C++17 presents std::variant
and std::any
, both able to store different type of values under an object. For me, they are somehow similar (are they?).
Also std::variant
restricts the entry types, beside this one. Why we should prefer std::variant
over std::any
which is simpler to use?
The more things you check at compile time the fewer runtime bugs you have.
variant
guarantees that it contains one of a list of types (plus valueless by exception). It provides a way for you to guarantee that code operating on it considers every case in the variant with std::visit
; even every case for a pair of variant
s (or more).
any
does not. With any
the best you can do is "if the type isn't exactly what I ask for, some code won't run".
variant
exists in automatic storage. any
may use the free store; this means any
has performance and noexcept(false)
issues that variant
does not.
Checking for which of N types is in it is O(N) for an any
-- for variant
it is O(1).
any
is a dressed-up void*
. variant
is a dressed-up union
.
any
cannot store non-copy or non-move able types. variant
can.
The type of variant
is documentation for the reader of your code.

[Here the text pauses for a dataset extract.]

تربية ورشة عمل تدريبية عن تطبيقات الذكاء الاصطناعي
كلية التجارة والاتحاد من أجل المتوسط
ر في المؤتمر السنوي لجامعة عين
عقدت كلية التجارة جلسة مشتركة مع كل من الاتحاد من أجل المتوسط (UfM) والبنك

Passing a variant<Msg1, Msg2, Msg3>
through an API makes the operation obvious; passing an any
there means understanding the API requires reliable documentation or reading the implementation source.
Anyone who has been frustrated by statically typeless languages will understand the dangers of any
.
Now this doesn't mean any
is bad; it just doesn't solve the same problems as variant
. As a copyable object for type erasure purposes, it can be great. Runtime dynamic typing has its place; but that place is not "everywhere" but rather "where you cannot avoid it".